Now I can confidently be around big groups of people without taking on their stress. I've learned to ask myself the right questions: Are these my thoughts and emotions or someone else's? Where is my aura? What's going on inside of it? I've learned to stand my ground, to remain in my own protective circle of light, and to always speak from the heart. I understand that it's okay for me to not pay attention to that which doesn't serve me.
I can honestly say that I'm no longer a victim. I've learned to take responsibility for my life. I dug down deep and dared to question WHY? And trusted the answers that came from my heart. And while I still sometimes find myself soaking up others' stress, I have the awareness to catch myself in the act and stop.
I know that I still have work to do on myself, but I've learned to stop judging and labelling situations and people as negative.
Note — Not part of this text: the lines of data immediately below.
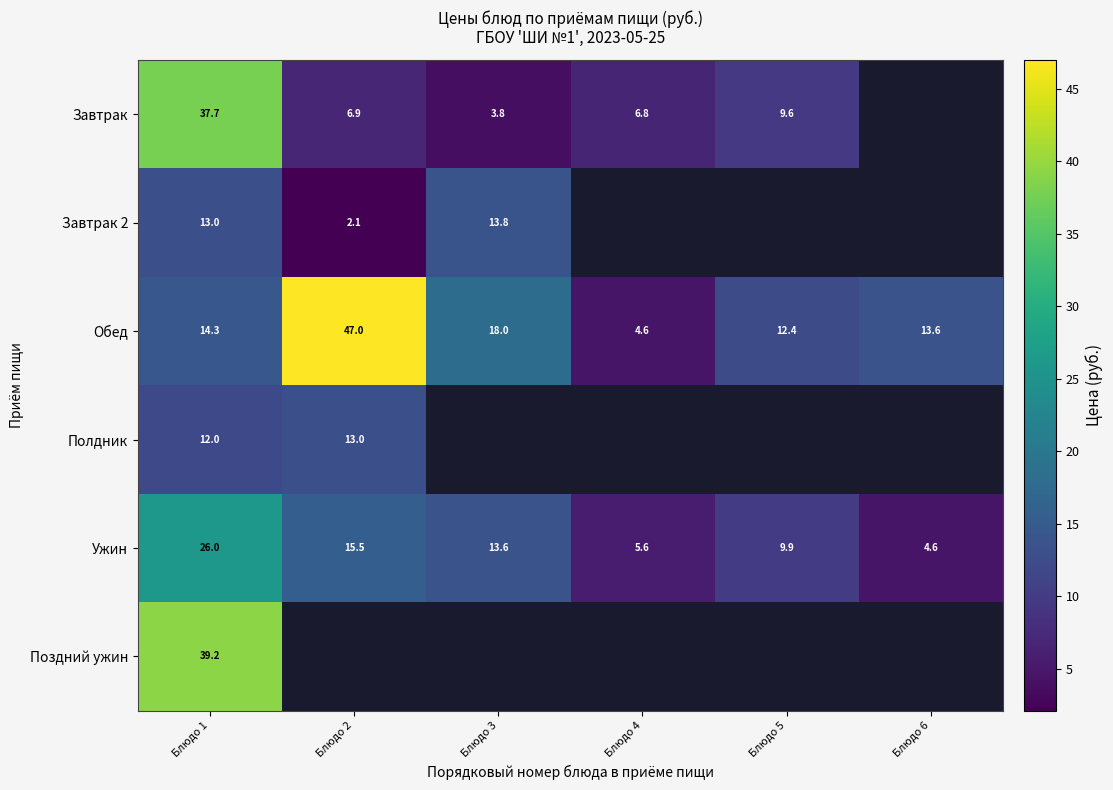

At which category does the chart reach its peak across all series?

Блюдо 2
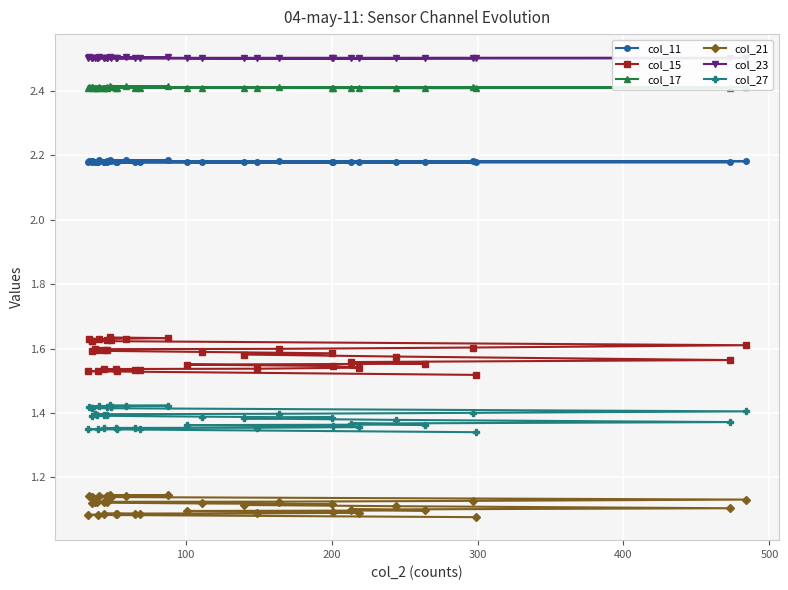

How many lines are shown in the chart?

6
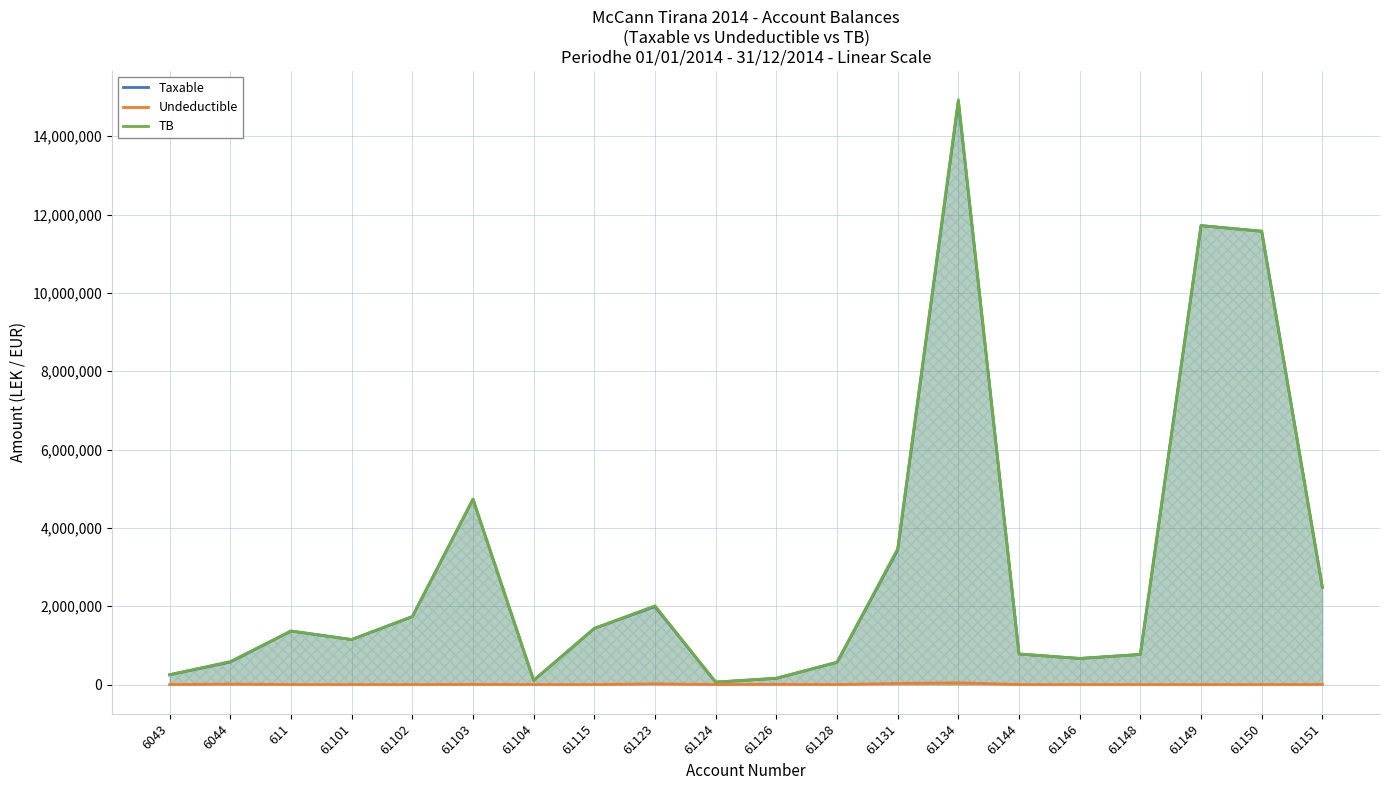

What is the sum of the TB values at 61131 and 61115?

4899991.7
Instead I've come to view every challenge life throws at me as an opportunity for growth and expansion. I'm thankful for my extreme sensitivity and realize that all the stress and pain of growing up "different" has humbled me and helped me connect to the world on a much deeper level.
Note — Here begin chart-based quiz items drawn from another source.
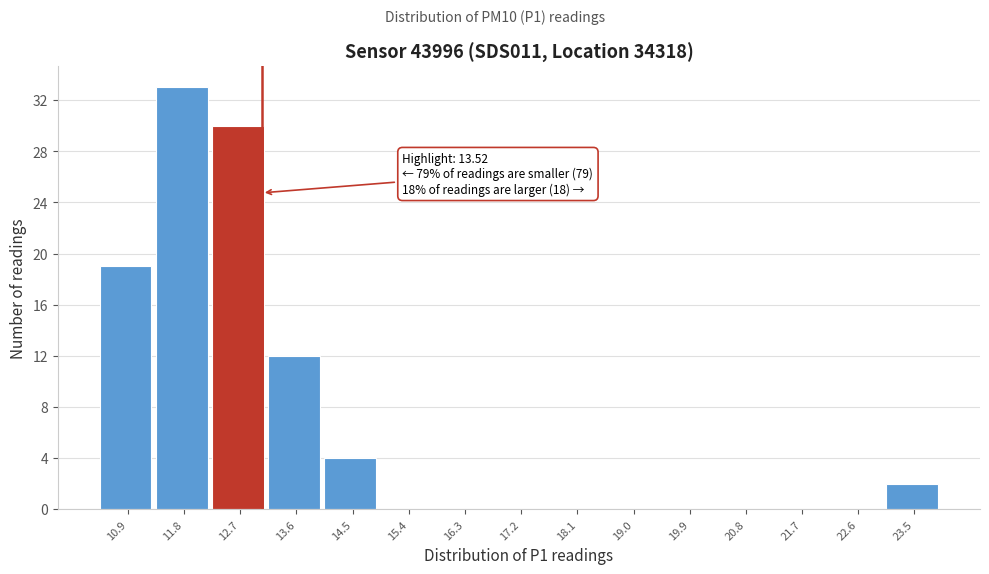

Reading left to right, what are all the values shown in this chart?

10.9=19	11.8=33	12.7=30	13.6=12	14.5=4	15.4=0	16.3=0	17.2=0	18.1=0	19.0=0	19.9=0	20.8=0	21.7=0	22.6=0	23.5=2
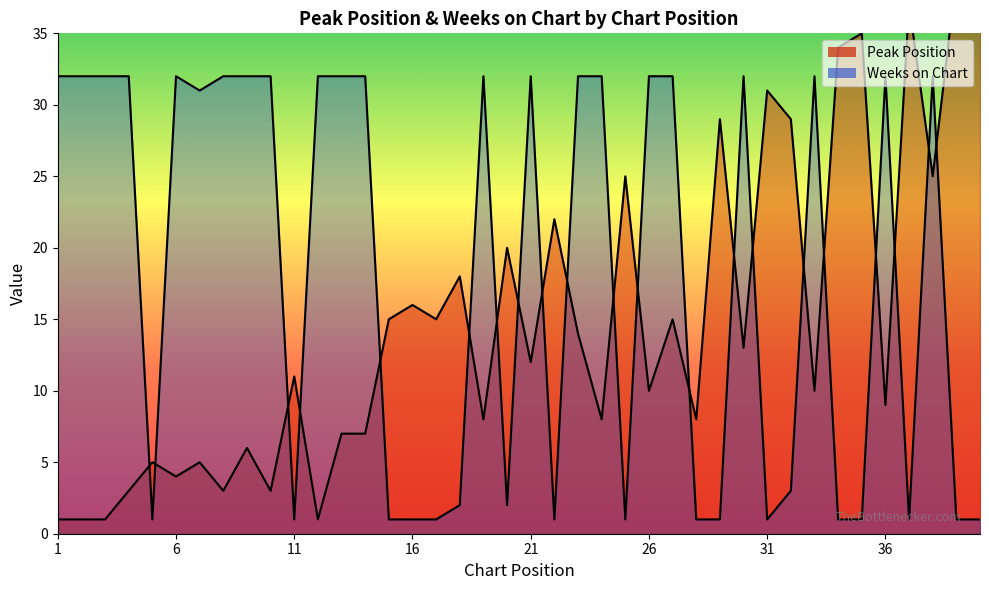

At 2, list the series in order from largest to smallest.

Weeks on Chart, Peak Position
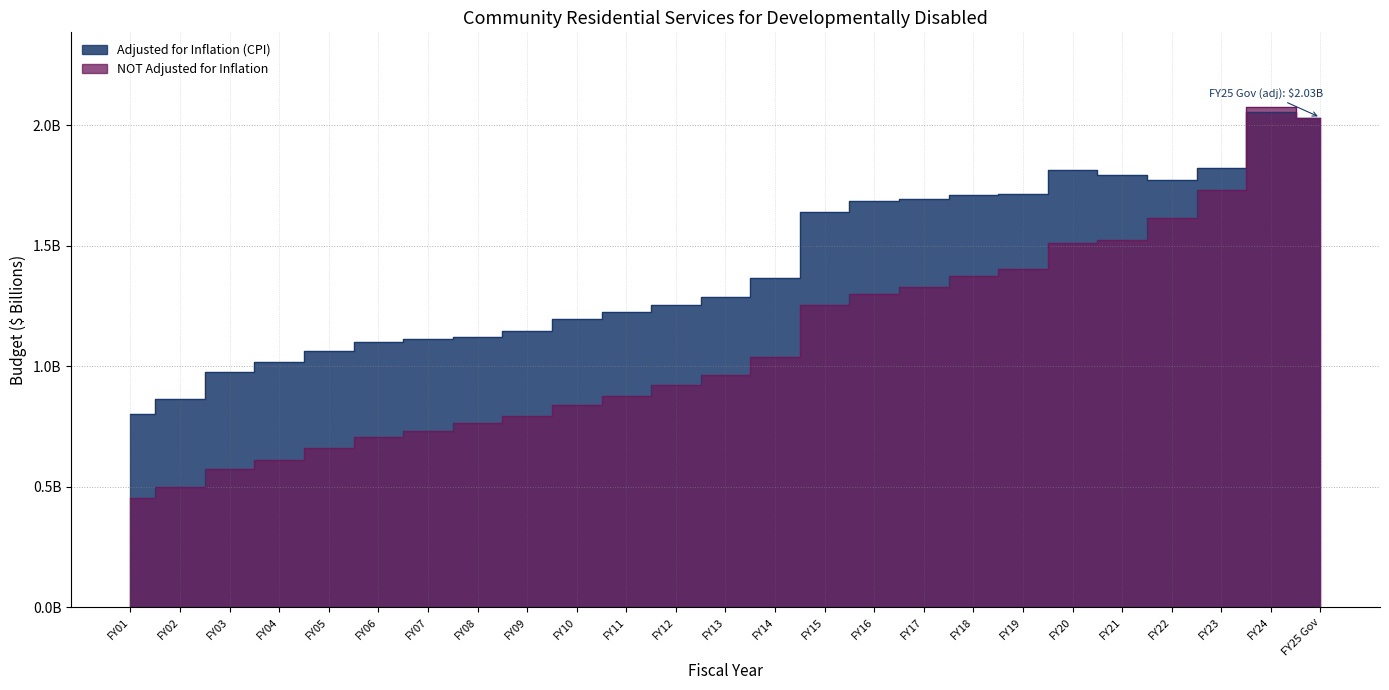

List the series in order of their overall mean, highest first.

Adjusted for Inflation (CPI), NOT Adjusted for Inflation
So the next time you're feeling stressed out, ask yourself: Where is this stress coming from? An old belief pattern that I haven't let go of... or am I taking on someone else's pain.
Being highly empathic will bring its difficulties, but the rewards are so worth it, so don't worry if you're having difficulties with people. Don't reject or be afraid of your amazing abilities! Know that you're in exactly the place you need to be in for your own spiritual development.
Remember, you're in charge of your thoughts and emotions! You can't control other people but you can control how you react to them. It's never the situation that makes you upset, just your thoughts about it. Take time to become still and learn to become the observer of your Self. Get in touch with your body. Take deep breaths and let life flow.